Tracing the path Alien took from it’s first incarnation, a script treatment entitled Memory, about a planet that detrimentally affects the memories of the astronauts that land on it, through to its final form under Ridley Scott’s direction as Alien, it’s the movie that terrified its potential audience by declaring, “In space no one can hear you scream”. The ultimate monster horror movie, and it remains so today, with only John Carpenter’s The Thing as a serious threat for the top position.
The origins lie with screenwriter Dan O’Bannon, who grew up in small town Missouri, with no television. But there were lots and lots of bugs. The constant infiltration of insects had a profound affect on the boy’s imagination. That, and comic books. O’Bannon loved the fantastic, and later, around the same time the French magazine Metal Hurlant (Heavy Metal) was launched in 1975, he wrote a screenplay called They Bite, about an archeological dig on Earth that lets loose a cycle of million-year-old bugs. He was told it would be too expensive to make, so O’Bannon decided to write something on a smaller scale. Another B-movie, but just one monster, and set mostly inside a spacecraft. He called it Star Beast.
O’Bannon’s early screenplay was influenced by a whole lot of elements, from Lovecraft to Greek mythology, and also several low-budget science fiction horror movies, Planet of the Vampires (1965), It! The Terror from Beyond Space (1958), and one that bears a striking similarity in plot, Queen of Blood (1966). His alien pyramid (an Egyptian-influenced concept that was eventually dropped from the final shooting script) and creature was a kind of synthesis of all cosmic monsters and mythology.
O’Bannon had been employed to design special effects for Dune, Frank Herbert’s epic science fantasy novel, which was being adapted by Mexican director Alejandro Jodorowsky. Swiss surrealist artist H.R. Giger had been hired to provide concept art for the movie’s production design. Unfortunately the project never reached principal photography (watch the amazing documentary Jodorowksy’s Dune for that story!). When Ridley Scott was brought on board Alien as director, O’Bannon introduced Scott to Giger’s “Necromonicon” paintings. That was the game changer.
Memory is a superbly constructed portrait of creation within the folds of the cinema realm, the film industry. Cast members Tom Skerritt and Veronica Cartright offer their reflections, also included are the late, great editor Terry Rawlings and producer Ivor Powell, art director Roger Christian (who was plucked straight from working as props master on Star Wars), a bunch of scholars and critics discussing the relevance of Francis Bacon’s work, also O’Bannon’s widow reveals a few secrets.

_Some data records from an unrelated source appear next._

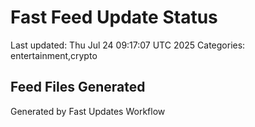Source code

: # Fast Feed Update Status
Last updated: Thu Jul 24 09:17:07 UTC 2025
Categories: entertainment,crypto

## Feed Files Generated

Generated by Fast Updates Workflow
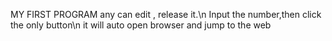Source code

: MY FIRST PROGRAM
any can edit , release it.\n
Input the number,then click the only button\n
it will auto open browser and jump to the web
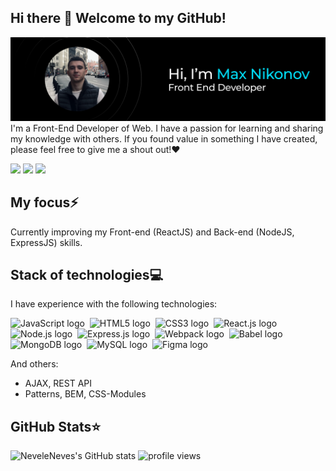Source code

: ## Hi there 👋 Welcome to my GitHub!

![Profile Preview](https://github.com/neveleneves/neveleneves/blob/master/profile_preview1.png)
I'm a Front-End Developer of Web. I have a passion for learning and sharing my knowledge with others. If you found value in something I have created, please feel free to give me a shout out!♥

[<img src="https://img.shields.io/badge/Telegram-%40neveleneves-blue">](https://t.me/nevelenevess)
[<img src="https://img.shields.io/badge/Linkedin-%40neveleneves-blue">](https://www.linkedin.com/in/neveleneves/)
[<img src="https://img.shields.io/badge/Email-max.nikonov.work@gmail.com-blue">](mailto:max.nikonov.work@gmail.com)

## My focus⚡️
Currently improving my Front-end (ReactJS) and Back-end (NodeJS, ExpressJS) skills.

## Stack of technologies💻
I have experience with the following technologies:

<img src="https://img.shields.io/badge/JavaScript-282C34?logo=javascript&logoColor=F7DF1E" alt="JavaScript logo" title="JavaScript" height="25" />&nbsp;
<img src="https://img.shields.io/badge/HTML5-282C34?logo=html5&logoColor=E34F26" alt="HTML5 logo" title="HTML5" height="25" />&nbsp;
<img src="https://img.shields.io/badge/CSS3-282C34?logo=css3&logoColor=1572B6" alt="CSS3 logo" title="CSS3" height="25" />&nbsp;
<img src="https://img.shields.io/badge/React.js-282C34?logo=react&logoColor=61DAFB" alt="React.js logo" title="React.js" height="25" />&nbsp;
<img src="https://img.shields.io/badge/Node.js-282C34?logo=node.js&logoColor=339933" alt="Node.js logo" title="Node.js" height="25" />&nbsp;
<img src="https://img.shields.io/badge/Express.js-282C34?logo=express&logoColor=FFFFFF" alt="Express.js logo" title="Express.js" height="25" />&nbsp;
<img src="https://img.shields.io/badge/Webpack-282C34?logo=webpack&logoColor=8ED5FA" alt="Webpack logo" title="Webpack" height="25" />&nbsp;
<img src="https://img.shields.io/badge/Babel-282C34?logo=babel&logoColor=F7DF1E" alt="Babel logo" title="Babel" height="25" />&nbsp;
<img src="https://img.shields.io/badge/MongoDB-282C34?logo=mongodb&logoColor=47A248" alt="MongoDB logo" title="MongoDB" height="25" />&nbsp;
<img src="https://img.shields.io/badge/MySQL-282C34?logo=mysql&logoColor=F29111" alt="MySQL logo" title="MySQL" height="25" />&nbsp;
<img src="https://img.shields.io/badge/Figma-282C34?logo=figma&logoColor=61DAFB" alt="Figma logo" title="Figma" height="25" />&nbsp;

And others:
* AJAX, REST API
* Patterns, BEM, CSS-Modules

## GitHub Stats⭐
![NeveleNeves's GitHub stats](https://github-readme-stats.vercel.app/api?username=neveleneves&show_icons=true&title_color=00E0FF&text_color=FFFFFF&theme=tokyonight&bg_color=000000&icon_color=00E0FF)
<img src="https://gpvc.arturio.dev/neveleneves" alt="profile views">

Without showing too much of the actual movie, yet punctuating with behind the scenes footage, Memory serves up a terrific celebration of this legendary “B-movie”. The dangers of conquest, the futility of humanity, the toils of the blue collar working class, Alien is a prophetic beast. It’s only now, forty years later, that the movie’s scope is truly being appreciated.
It champions the extraordinary complex sub-textual elements within its seemingly straight forward construct. Indeed, Scott invested a meticulous attention to detail, to authenticity and realism - if there can be such a thing in a phantasmagorical movie - employing an Robert Altman-esque technique; a cluttered, claustrophobic mise-en-scene, with frequently overlapping dialogue. The violence is messy and shocking (the chestburster scene gets a proper dissection), there’s all that heat, sweat, goo, grime, and slime.
All of these elements contributed to making Alien one of the most important, influential and memorable genre movies of the past fifty years, and Memory champions this with a beautifully edited treatise on the collective dreams of a group of visionaries. But most importantly the tenacity of the late Dan O’Bannon, who died ten years ago. As his wife Diane says, with a tear in her eye, “He moved the world.”